> Brano del documento
◆ ◆ ◆
Disastro Lido Azzurro, addio spiaggia

Il rischio che le mareggiate rovinassero il litorale era dietro l’angolo. E così dopo il primo giorno di forte maltempo della stagione estiva il problema si è concretizzato.

AGROPOLI. Metri di spiaggia del Lido Azzurro sono stati erosi dalle onde; sdraio e ombrelloni sono finiti nell’acqua. Un danno per lo stabilimento balneare di Carlo Scalzone di grossa entità economica. La scomparsa di oltre il 50% del litorale ha costretto il titolare a disdire le prenotazioni per gli ultimi quindici giorni di agosto ed anche chi già usufruiva dei servizi del lido ha subito notevoli disagi.

Ancora una volta a finire sotto accusa è la barriera antierosione realizzata nello specchio acque antistante la baia che fin ora non ha avuto gli effetti sperati. Se da palazzo di città assicurano interventi immediati per evitare ulteriori danni agli imprenditori balneari, dall’altro c’è chi evidenzia che i danni sono irreparabili a causa dell’opera realizzata.

“C’è una grande attività istituzionale per cercare di riparare i guasti causati dall’indifendibile difesa costiera”, ha evidenziato Franco Ortolani, professore di geologia presso l’Università Federico II.
◆ ◆ ◆
Voci di origine
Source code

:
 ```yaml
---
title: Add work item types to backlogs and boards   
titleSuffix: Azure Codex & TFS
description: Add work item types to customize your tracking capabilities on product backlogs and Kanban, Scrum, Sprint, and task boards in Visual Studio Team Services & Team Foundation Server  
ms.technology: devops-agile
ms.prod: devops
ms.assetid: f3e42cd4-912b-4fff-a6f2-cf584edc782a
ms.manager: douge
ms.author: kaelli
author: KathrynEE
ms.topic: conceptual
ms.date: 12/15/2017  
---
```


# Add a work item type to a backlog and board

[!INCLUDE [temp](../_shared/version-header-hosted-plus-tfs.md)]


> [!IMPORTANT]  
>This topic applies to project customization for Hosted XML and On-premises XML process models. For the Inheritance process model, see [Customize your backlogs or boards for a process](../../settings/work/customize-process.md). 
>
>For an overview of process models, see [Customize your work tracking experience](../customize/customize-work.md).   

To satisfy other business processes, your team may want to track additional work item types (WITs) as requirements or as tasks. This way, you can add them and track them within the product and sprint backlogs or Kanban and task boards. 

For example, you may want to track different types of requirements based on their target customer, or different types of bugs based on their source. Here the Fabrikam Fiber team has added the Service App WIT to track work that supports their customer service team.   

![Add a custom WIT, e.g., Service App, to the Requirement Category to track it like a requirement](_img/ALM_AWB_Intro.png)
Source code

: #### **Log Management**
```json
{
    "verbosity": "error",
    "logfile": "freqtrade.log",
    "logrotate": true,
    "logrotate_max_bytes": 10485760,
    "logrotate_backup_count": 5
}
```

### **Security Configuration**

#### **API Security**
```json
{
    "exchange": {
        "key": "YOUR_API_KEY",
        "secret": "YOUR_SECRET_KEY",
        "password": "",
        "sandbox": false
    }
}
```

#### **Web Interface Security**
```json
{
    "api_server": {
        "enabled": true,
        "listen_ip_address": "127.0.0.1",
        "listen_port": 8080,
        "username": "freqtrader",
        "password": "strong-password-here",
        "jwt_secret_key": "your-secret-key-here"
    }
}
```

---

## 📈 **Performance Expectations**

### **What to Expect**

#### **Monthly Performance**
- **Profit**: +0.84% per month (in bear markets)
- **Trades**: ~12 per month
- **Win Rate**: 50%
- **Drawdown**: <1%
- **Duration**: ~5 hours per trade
◆ ◆ ◆
> Compito da svolgere
Prosegui l'articolo sull'erosione della spiaggia del Lido Azzurro, riprendendo subito dopo la sua ultima frase. Le voci riportate non hanno alcun legame con l'articolo sull'erosione del Lido Azzurro.

> Risultato del compito
“L’opera – spiega – ha chiuso la baia del Lido Azzurro trasformandola in un cul de sac nel quale si sono accumulati sedimenti fini e alghe da una parte ed ha provocato l’erosione irreversibile della sabbia della parte centrale proprio dove si trova il Lido Azzurro che mai prima aveva avuto problemi”.

“Altro immenso demerito dell’intervento – aggiunge Ortolani – è rappresentato dall’avere provocato la formazione di sabbie mobili sulla neospiaggia creatasi a ridosso del molo di sinistra Testene, area recintata ed interdetta al pubblico dopo che un bagnante per poco non veniva risucchiato”.

Una situazione, questa, preannunciata già un anno fa e alla quale non esistono soluzioni se non una: “Rimuovere la barriera”, sentenzia il professore della Federico II.

Da palazzo di città sono molto più fiduciosi e assicurano interventi per il prossimo anno risolutivi del problema.